Exercise instructions
Return each entry exactly, omitting nothing.

* * * * * * * * *

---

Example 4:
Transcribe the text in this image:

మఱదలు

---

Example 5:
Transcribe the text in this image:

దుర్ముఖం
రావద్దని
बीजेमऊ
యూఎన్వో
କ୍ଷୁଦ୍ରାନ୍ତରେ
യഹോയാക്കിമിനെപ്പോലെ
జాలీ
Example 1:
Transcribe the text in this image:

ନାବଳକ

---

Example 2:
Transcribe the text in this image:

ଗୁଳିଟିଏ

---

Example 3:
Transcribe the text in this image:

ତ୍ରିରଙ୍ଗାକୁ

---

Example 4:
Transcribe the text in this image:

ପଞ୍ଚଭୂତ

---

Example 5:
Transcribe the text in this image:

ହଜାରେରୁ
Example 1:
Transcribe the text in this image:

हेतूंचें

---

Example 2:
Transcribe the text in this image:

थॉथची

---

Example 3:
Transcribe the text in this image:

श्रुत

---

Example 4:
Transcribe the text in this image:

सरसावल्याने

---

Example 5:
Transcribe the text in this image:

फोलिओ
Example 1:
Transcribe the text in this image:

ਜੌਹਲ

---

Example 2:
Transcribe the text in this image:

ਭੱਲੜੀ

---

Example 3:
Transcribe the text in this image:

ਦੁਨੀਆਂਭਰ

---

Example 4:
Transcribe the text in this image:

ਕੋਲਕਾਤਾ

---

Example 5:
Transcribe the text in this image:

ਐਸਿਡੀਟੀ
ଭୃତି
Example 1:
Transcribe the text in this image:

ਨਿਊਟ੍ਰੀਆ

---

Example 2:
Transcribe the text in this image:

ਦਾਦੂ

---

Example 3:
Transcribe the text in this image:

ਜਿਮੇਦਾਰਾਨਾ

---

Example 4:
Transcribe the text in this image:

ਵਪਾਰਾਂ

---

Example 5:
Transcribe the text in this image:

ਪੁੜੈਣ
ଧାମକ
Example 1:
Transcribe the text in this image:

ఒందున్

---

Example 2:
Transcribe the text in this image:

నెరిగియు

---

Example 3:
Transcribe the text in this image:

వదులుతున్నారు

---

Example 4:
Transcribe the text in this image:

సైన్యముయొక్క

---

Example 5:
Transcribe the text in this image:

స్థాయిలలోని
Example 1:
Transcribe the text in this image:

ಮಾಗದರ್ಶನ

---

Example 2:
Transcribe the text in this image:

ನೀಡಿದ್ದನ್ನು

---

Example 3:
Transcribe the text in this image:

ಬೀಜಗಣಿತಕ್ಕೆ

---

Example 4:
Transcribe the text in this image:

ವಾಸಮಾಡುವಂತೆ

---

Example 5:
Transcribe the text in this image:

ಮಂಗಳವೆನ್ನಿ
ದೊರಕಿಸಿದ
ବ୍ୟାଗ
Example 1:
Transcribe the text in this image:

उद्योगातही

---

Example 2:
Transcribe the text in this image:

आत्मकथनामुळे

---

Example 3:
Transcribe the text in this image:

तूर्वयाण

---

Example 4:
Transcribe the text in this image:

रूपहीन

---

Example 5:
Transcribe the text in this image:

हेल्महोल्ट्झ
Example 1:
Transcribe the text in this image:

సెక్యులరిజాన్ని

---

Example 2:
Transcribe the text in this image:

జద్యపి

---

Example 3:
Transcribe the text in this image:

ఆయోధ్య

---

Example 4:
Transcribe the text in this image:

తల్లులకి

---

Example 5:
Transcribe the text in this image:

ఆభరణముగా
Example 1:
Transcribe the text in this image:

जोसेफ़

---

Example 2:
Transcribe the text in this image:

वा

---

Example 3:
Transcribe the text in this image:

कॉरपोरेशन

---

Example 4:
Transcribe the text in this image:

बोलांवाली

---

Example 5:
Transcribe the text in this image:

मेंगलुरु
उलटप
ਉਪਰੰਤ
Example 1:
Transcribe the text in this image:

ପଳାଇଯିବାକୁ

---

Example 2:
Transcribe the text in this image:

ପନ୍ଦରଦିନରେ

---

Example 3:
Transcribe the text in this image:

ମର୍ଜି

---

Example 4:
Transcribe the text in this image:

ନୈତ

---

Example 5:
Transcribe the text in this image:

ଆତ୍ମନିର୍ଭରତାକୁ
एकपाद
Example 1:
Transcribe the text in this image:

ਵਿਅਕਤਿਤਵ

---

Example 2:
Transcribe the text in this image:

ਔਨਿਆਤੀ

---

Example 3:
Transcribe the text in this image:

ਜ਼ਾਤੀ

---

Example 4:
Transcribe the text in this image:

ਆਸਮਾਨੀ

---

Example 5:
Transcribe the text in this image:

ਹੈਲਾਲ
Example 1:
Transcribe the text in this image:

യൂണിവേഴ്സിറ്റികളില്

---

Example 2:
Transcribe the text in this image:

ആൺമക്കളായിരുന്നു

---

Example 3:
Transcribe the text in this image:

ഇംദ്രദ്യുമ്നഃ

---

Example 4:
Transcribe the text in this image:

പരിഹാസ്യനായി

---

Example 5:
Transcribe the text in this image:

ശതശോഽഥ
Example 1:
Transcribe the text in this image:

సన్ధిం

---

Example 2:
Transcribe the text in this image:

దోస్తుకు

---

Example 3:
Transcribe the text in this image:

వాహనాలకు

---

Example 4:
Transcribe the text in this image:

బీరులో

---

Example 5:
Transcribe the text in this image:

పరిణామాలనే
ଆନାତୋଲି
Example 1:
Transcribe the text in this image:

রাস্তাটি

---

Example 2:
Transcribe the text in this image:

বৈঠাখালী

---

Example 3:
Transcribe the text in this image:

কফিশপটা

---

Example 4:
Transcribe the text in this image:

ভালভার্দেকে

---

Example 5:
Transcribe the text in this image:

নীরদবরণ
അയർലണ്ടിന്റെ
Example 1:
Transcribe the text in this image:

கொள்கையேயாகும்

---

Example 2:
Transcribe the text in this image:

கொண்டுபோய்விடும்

* * * * * * * * *

Result below
---

Example 4:
Transcribe the text in this image:

మఱదలు

---

Example 5:
Transcribe the text in this image:

దుర్ముఖం
రావద్దని
बीजेमऊ
యూఎన్వో
କ୍ଷୁଦ୍ରାନ୍ତରେ
യഹോയാക്കിമിനെപ്പോലെ
జాలీ
Example 1:
Transcribe the text in this image:

ନାବଳକ

---

Example 2:
Transcribe the text in this image:

ଗୁଳିଟିଏ

---

Example 3:
Transcribe the text in this image:

ତ୍ରିରଙ୍ଗାକୁ

---

Example 4:
Transcribe the text in this image:

ପଞ୍ଚଭୂତ

---

Example 5:
Transcribe the text in this image:

ହଜାରେରୁ
Example 1:
Transcribe the text in this image:

हेतूंचें

---

Example 2:
Transcribe the text in this image:

थॉथची

---

Example 3:
Transcribe the text in this image:

श्रुत

---

Example 4:
Transcribe the text in this image:

सरसावल्याने

---

Example 5:
Transcribe the text in this image:

फोलिओ
Example 1:
Transcribe the text in this image:

ਜੌਹਲ

---

Example 2:
Transcribe the text in this image:

ਭੱਲੜੀ

---

Example 3:
Transcribe the text in this image:

ਦੁਨੀਆਂਭਰ

---

Example 4:
Transcribe the text in this image:

ਕੋਲਕਾਤਾ

---

Example 5:
Transcribe the text in this image:

ਐਸਿਡੀਟੀ
ଭୃତି
Example 1:
Transcribe the text in this image:

ਨਿਊਟ੍ਰੀਆ

---

Example 2:
Transcribe the text in this image:

ਦਾਦੂ

---

Example 3:
Transcribe the text in this image:

ਜਿਮੇਦਾਰਾਨਾ

---

Example 4:
Transcribe the text in this image:

ਵਪਾਰਾਂ

---

Example 5:
Transcribe the text in this image:

ਪੁੜੈਣ
ଧାମକ
Example 1:
Transcribe the text in this image:

ఒందున్

---

Example 2:
Transcribe the text in this image:

నెరిగియు

---

Example 3:
Transcribe the text in this image:

వదులుతున్నారు

---

Example 4:
Transcribe the text in this image:

సైన్యముయొక్క

---

Example 5:
Transcribe the text in this image:

స్థాయిలలోని
Example 1:
Transcribe the text in this image:

ಮಾಗದರ್ಶನ

---

Example 2:
Transcribe the text in this image:

ನೀಡಿದ್ದನ್ನು

---

Example 3:
Transcribe the text in this image:

ಬೀಜಗಣಿತಕ್ಕೆ

---

Example 4:
Transcribe the text in this image:

ವಾಸಮಾಡುವಂತೆ

---

Example 5:
Transcribe the text in this image:

ಮಂಗಳವೆನ್ನಿ
ದೊರಕಿಸಿದ
ବ୍ୟାଗ
Example 1:
Transcribe the text in this image:

उद्योगातही

---

Example 2:
Transcribe the text in this image:

आत्मकथनामुळे

---

Example 3:
Transcribe the text in this image:

तूर्वयाण

---

Example 4:
Transcribe the text in this image:

रूपहीन

---

Example 5:
Transcribe the text in this image:

हेल्महोल्ट्झ
Example 1:
Transcribe the text in this image:

సెక్యులరిజాన్ని

---

Example 2:
Transcribe the text in this image:

జద్యపి

---

Example 3:
Transcribe the text in this image:

ఆయోధ్య

---

Example 4:
Transcribe the text in this image:

తల్లులకి

---

Example 5:
Transcribe the text in this image:

ఆభరణముగా
Example 1:
Transcribe the text in this image:

जोसेफ़

---

Example 2:
Transcribe the text in this image:

वा

---

Example 3:
Transcribe the text in this image:

कॉरपोरेशन

---

Example 4:
Transcribe the text in this image:

बोलांवाली

---

Example 5:
Transcribe the text in this image:

मेंगलुरु
उलटप
ਉਪਰੰਤ
Example 1:
Transcribe the text in this image:

ପଳାଇଯିବାକୁ

---

Example 2:
Transcribe the text in this image:

ପନ୍ଦରଦିନରେ

---

Example 3:
Transcribe the text in this image:

ମର୍ଜି

---

Example 4:
Transcribe the text in this image:

ନୈତ

---

Example 5:
Transcribe the text in this image:

ଆତ୍ମନିର୍ଭରତାକୁ
एकपाद
Example 1:
Transcribe the text in this image:

ਵਿਅਕਤਿਤਵ

---

Example 2:
Transcribe the text in this image:

ਔਨਿਆਤੀ

---

Example 3:
Transcribe the text in this image:

ਜ਼ਾਤੀ

---

Example 4:
Transcribe the text in this image:

ਆਸਮਾਨੀ

---

Example 5:
Transcribe the text in this image:

ਹੈਲਾਲ
Example 1:
Transcribe the text in this image:

യൂണിവേഴ്സിറ്റികളില്

---

Example 2:
Transcribe the text in this image:

ആൺമക്കളായിരുന്നു

---

Example 3:
Transcribe the text in this image:

ഇംദ്രദ്യുമ്നഃ

---

Example 4:
Transcribe the text in this image:

പരിഹാസ്യനായി

---

Example 5:
Transcribe the text in this image:

ശതശോഽഥ
Example 1:
Transcribe the text in this image:

సన్ధిం

---

Example 2:
Transcribe the text in this image:

దోస్తుకు

---

Example 3:
Transcribe the text in this image:

వాహనాలకు

---

Example 4:
Transcribe the text in this image:

బీరులో

---

Example 5:
Transcribe the text in this image:

పరిణామాలనే
ଆନାତୋଲି
Example 1:
Transcribe the text in this image:

রাস্তাটি

---

Example 2:
Transcribe the text in this image:

বৈঠাখালী

---

Example 3:
Transcribe the text in this image:

কফিশপটা

---

Example 4:
Transcribe the text in this image:

ভালভার্দেকে

---

Example 5:
Transcribe the text in this image:

নীরদবরণ
അയർലണ്ടിന്റെ
Example 1:
Transcribe the text in this image:

கொள்கையேயாகும்

---

Example 2:
Transcribe the text in this image:

கொண்டுபோய்விடும்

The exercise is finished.